Simon: Captain's a good fighter, he must know how to handle a sword. Zoe: I think he knows which end to hold.

'Shindig'


Buffista Music III: The Search for Bach  

There's a lady plays her fav'rite records/On the jukebox ev'ry day/All day long she plays the same old songs/And she believes the things that they say/She sings along with all the saddest songs/And she believes the stories are real/She lets the music dictate the way that she feels.


esse - Nov 21, 2007 4:45:23 am PST #6811 of 10003
S to the A -- using they/them pronouns!

Weird question--does anyone have the christmas mixes I made a couple years ago handy? I have cds of them all, but they are (of course) in the US, but I was hoping someone might have downloaded some of them and still had them for me to, ah, re-download.


Dana - Nov 21, 2007 4:49:19 am PST #6812 of 10003
I'm terrifically busy with my ennui.

I have some of them, SA, but not at work, and probably not every single song. Also, I'm leaving town this afternoon, so I wouldn't be able to upload stuff until next week.


esse - Nov 21, 2007 5:10:32 am PST #6813 of 10003
S to the A -- using they/them pronouns!

No biggie. I just wanted to burn them off for christmas music at Lush, so whenever you have them handy. Thanks!


tommyrot - Nov 21, 2007 5:14:40 am PST #6814 of 10003
Sir, it's not an offence to let your cat eat your bacon. Okay? And we don't arrest cats, I'm very sorry.

What if you were paralyzed, sorta' like Stephen Hawking, and the only way you had to communicate was by operating a hand-held electronic thingie, except the hand-held electronic thingie was an iPod. So you could only communicate by selecting various songs to play.

I suppose the TMBG song "I'm Having a Heart Attack" could come in handy at some point in your life. And P-C could have played The White Stripes song "I Think I Smell a Rat" when he had his rodent crisis recently....


Dana - Nov 21, 2007 5:16:23 am PST #6815 of 10003
I'm terrifically busy with my ennui.

So you could only communicate by selecting various songs to play.

That was a plot point in the Transformers movie. Really.


tommyrot - Nov 21, 2007 5:17:41 am PST #6816 of 10003
Sir, it's not an offence to let your cat eat your bacon. Okay? And we don't arrest cats, I'm very sorry.

That was a plot point in the Transformers movie. Really.

Huh. I should totally become a Hollywood screenwriter. Or, you know, write stuff for the SciFi Channel....


Nutty - Nov 21, 2007 8:23:32 am PST #6817 of 10003
"Mister Spock is on his fanny, sir. Reports heavy damage."

Hi all. Not to barge in on a thread I don't usually read, but I figure you all would know if anyone would.

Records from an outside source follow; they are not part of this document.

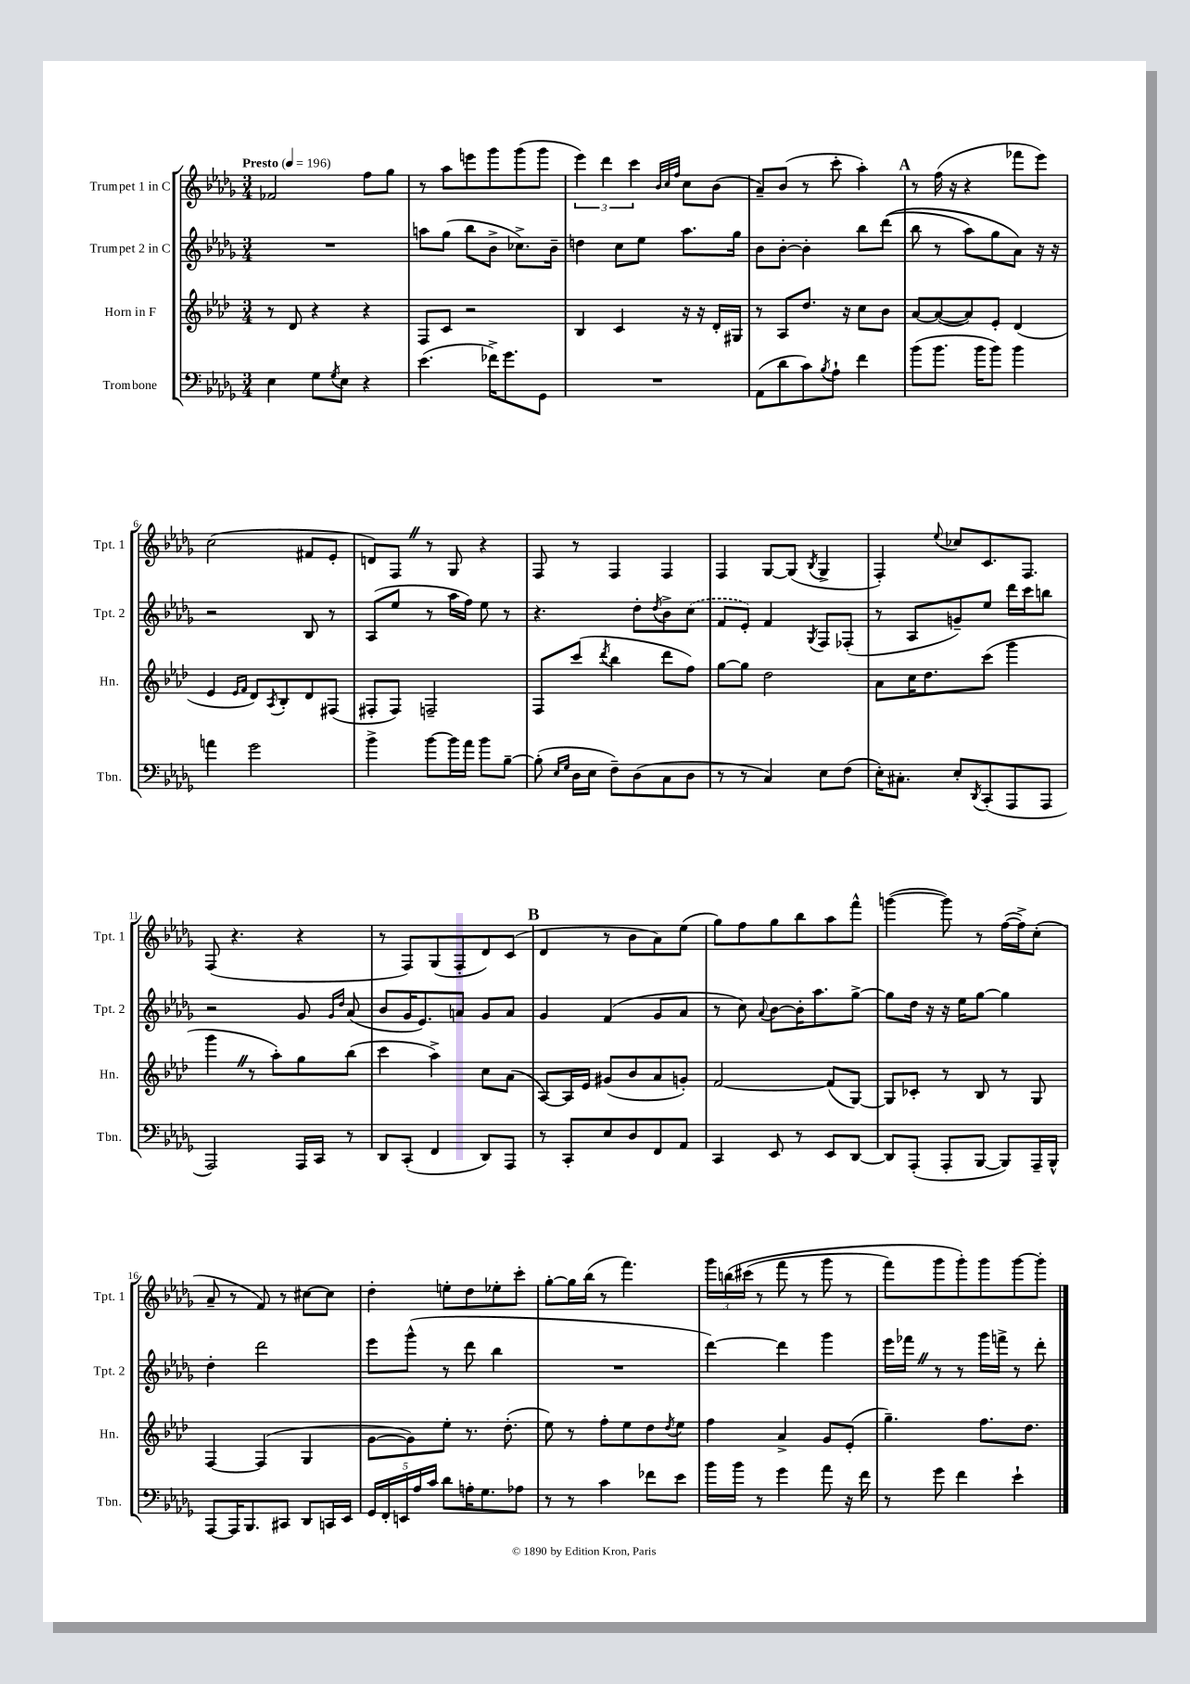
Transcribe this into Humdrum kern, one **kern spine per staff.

**kern	**kern	**kern	**kern
*staff4	*staff3	*staff2	*staff1
*clefF4	*clefG2	*clefG2	*clefG2
*k[b-e-a-d-g-]	*k[b-e-a-d-]	*k[b-e-a-d-g-]	*k[b-e-a-d-g-]
*M3/4	*M3/4	*M3/4	*M3/4
*MM196	*MM196	*MM196	*MM196
4E-	8r	2.r	2f-
.	8d-	.	.
8G-	4r	.	.
8qG-	.	.	.
8E-	.	.	.
4r	4r	.	8ff
.	.	.	8gg-
=	=	=	=
(4.e-	8F	8aa	8r
.	8c	(8gg-	8aa-
.	2r	8bb-	8eee
16f-^)	.	8b-^	8ggg-
8.g-	.	.	.
.	.	8.cc-^)	(8ggg-
8GG-	.	.	8ggg-
.	.	16b-~	.
=	=	=	=
2.r	4B-	4dd	6eee-)
.	.	.	6ddd-
.	4c	8cc	.
.	.	.	6ccc
.	.	8ee-	.
.	.	.	32qqb-
.	.	.	32qqcc
.	.	.	32qqff
.	16r	8.aa-	8cc
.	16r	.	.
.	16d-'	.	(8b-
.	16G#	16gg-	.
=	=	=	=
(8AA-	8r	8b-	8a-~)
8d-	8A-	[8b-'	(8b-
8c)	8.dd-	4b-']	8r
8qB-	.	.	.
8A-`	.	.	8ccc'
.	16r	.	.
4f	8cc	8bb-	4aa-')
.	8b-	&((8ddd-	.
=	=	=	=
(8b-	[8a-	8bb-	8r
8.b-	(8a-_	8r	(16ff
.	.	.	16r
.	8a-])	8aa-)	4r
16b-	.	.	.
8b-)	8e-'	8gg-	.
4b-	(4d-	8a-&)	8fff-
.	.	16r	8eee-)
.	.	16r	.
=	=	=	=
4a	4e-	2r	(2cc
.	16qqe-	.	.
.	16qqf	.	.
2g-	8d-)	.	.
.	8qA-	.	.
.	8B-'	.	.
.	8d-	8B-	8f#
.	(8F#	8r	8e-'
=	=	=	=
4b-^	8F#'	(8A-	8d)
.	8F#)	8ee-	8F
[8b-	2F~	8r	8r
16b-]	.	16aa-	8G-
16a-	.	16ff)	.
8b-	.	8ee-	4r
[8B-~	.	8r	.
=	=	=	=
(8B-']	8F	4.r	8F
16qqE-	.	.	.
16qqG-	.	.	.
16D-	(8ccc	.	8r
16E-	.	.	.
.	8qddd-	.	.
8F~)	4bb-	.	4F
(8D-	.	8dd-'	.
.	.	8qdd-	.
8C	8ddd-	8b-^	4F
8D-	8ff)	(8cc	.
=	=	=	=
8r	[8gg	8f	4F
8r	8gg]	8e-')	.
4C)	2dd-	4f	[8G-
.	.	.	(8G-]
.	.	8qG-	8qB-
8E-	.	8F	4G-^
(8F	.	(8F-'	.
=	=	=	=
16E-')	8a-	8r	4F')
8.C#'	.	.	.
.	16cc	8A-	.
.	8.dd-	.	.
.	.	.	8qqee-
8E-'	.	8g~)	8cc-
8qDD-	.	.	.
(8CC'	(8ccc	8ee-	8.c
8AAA-	4ggg	16ddd-	.
.	.	16ccc	8.F
8AAA-	.	8bb	.
=	=	=	=
2AAA-)	4ggg	2r	(8F
.	.	.	4.r
.	8r	.	.
.	8aa-')	.	.
16AAA-	8gg	8g-	4r
16CC	.	.	.
.	.	16qqg-	.
.	.	16qqdd-	.
8r	(8bb-	(8a-	.
=	=	=	=
8DD-	4ccc	8b-	8r
(8CC'	.	16g-	8F)
.	.	8.e-)	.
4FF	4aa-^)	.	(8G-
.	.	8a	8F'
8DD-)	8cc	8g-	8d-)
8AAA-	(8a-	8a	(8c
=	=	=	=
8r	[8A-)	4g-	4d-
8CC'	16A-]	.	.
.	16e-	.	.
8E-	(8g#	(4f	8r
8D-	8b-	.	8b-
8FF	8a-	8g-	8a-)
8AA-	8g')	8a-	(8ee-
=	=	=	=
4CC	[2f	8r	8gg-)
.	.	8cc)	8ff
.	.	8qqa-	.
8EE-	.	[8b-	8gg-
8r	.	16b-']	8bb-
.	.	8.aa-	.
8EE-	(8f]	.	8aa-
[8DD-	[8G)	[8gg-^	8fff^^
=	=	=	=
8DD-]	8G]	8gg-]	([4ggg
(8AAA-'	8c-'	16dd-	.
.	.	16r	.
8AAA-'	8r	16r	8ggg])
.	.	16ee-	.
[8BBB-	8B-	[8gg-	8r
8BBB-])	8r	4gg-]	([16ff
.	.	.	16ff^])
16AAA-~	8G	.	(8cc'
16BBB-^^	.	.	.
=	=	=	=
[8AAA-	[4F	4dd-'	8a-~
16AAA-]	.	.	8r
8.BBB-	.	.	.
.	(4F]	2ddd-	8f)
8CC#	.	.	8r
8DD-	4G	.	[8cc#
16CC	.	.	8cc#]
16EE-	.	.	.
=	=	=	=
20GG-	[8g	8eee-	4dd-'
20FF'	.	.	.
20EE	.	.	.
.	8g])	(8ggg-^^	.
20A-	.	.	.
20c	.	.	.
8d-	8ee-'	8r	8ee'
16A'	8.r	8ddd-	8dd-
8.G-	.	.	.
.	.	4bb-	8ee-'
.	(8.dd-'	.	.
8A-	.	.	8ccc'
=	=	=	=
8r	8ee-)	2.r	[8gg-'
8r	8r	.	16gg-]
.	.	.	(16bb-
4c	8ff'	.	8r
.	8ee-	.	4.fff)
8f-	8dd-	.	.
.	8qdd-	.	.
8e-	8ee-	.	.
=	=	=	=
16b-	4ff	[4ddd-)	24ggg-
.	.	.	&(24bb
16b-	.	.	.
.	.	.	(24ccc#
8r	.	.	8r
4g-	4a-^	4ddd-]	8fff
.	.	.	8r
8a-	8g	4ggg-	8ggg-
16r	(8e-'	.	8r
16f	.	.	.
=	=	=	=
8r	4.gg~)	16eee-	8fff)
.	.	16fff-	.
8g-	.	8r	8ggg-
4f	.	8r	8ggg-'&)
.	8.ff	16ggg-	8ggg-
.	.	16fff^	.
4e-`	.	8r	[8ggg-
.	8.dd-	.	.
.	.	8ddd-'	8ggg-']
==	==	==	==
*-	*-	*-	*-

I am listening to "Blue Monk," a John Coltrane/Thelonius Monk collaboration at Carnegie Hall (don't know the date), and I can hear someone humming tunelessly in the middle of one of the solos, and hissing through his teeth elsewhere. Would that be Coltrane, or Monk, or someone else?

It doesn't bother me; I also have Glenn Gould's Bach recordings, where he accompanies himself with noodly whispers of singing, and I think it's neat. I just, would like to locate this instance of noodling in proper context.


Hayden - Nov 21, 2007 8:52:01 am PST #6818 of 10003
aka "The artist formerly known as Corwood Industries."

Monk hummed along with his solos. There's a neat story behind that album, which was recorded in 1957, if you want to hear it.


Nutty - Nov 21, 2007 8:54:11 am PST #6819 of 10003
"Mister Spock is on his fanny, sir. Reports heavy damage."

Do tell!


Hayden - Nov 21, 2007 9:25:22 am PST #6820 of 10003
aka "The artist formerly known as Corwood Industries."

I started to write it down, but here's a better telling from All Things Considered.

All Things Considered, October 5, 2005 - One day in late January, Larry Appelbaum was thumbing through some old Voice of America audiotapes about to be digitized at the Library of Congress when he made a discovery that would stun him and many other jazz fans.

Eight 10-inch reels of acetate tape were labeled "Carnegie Hall Jazz 1957." One of the tape boxes had a handwritten note on the back that said "T. Monk" with some song titles.

Appelbaum, a jazz specialist at the Library of Congress, got excited at the prospect of finding unpublished materials by the jazz master Thelonious Monk. Then he heard another distinctive sound. "I recognized the tenor saxophone of John Coltrane and my heart started to race," Appelbaum says.

The Nov. 29, 1957, concert was recorded by the Voice of America but never broadcast. For years, the recordings were lost and forgotten. Now, thanks to Appelbaum's discovery, Blue Note Records is releasing them.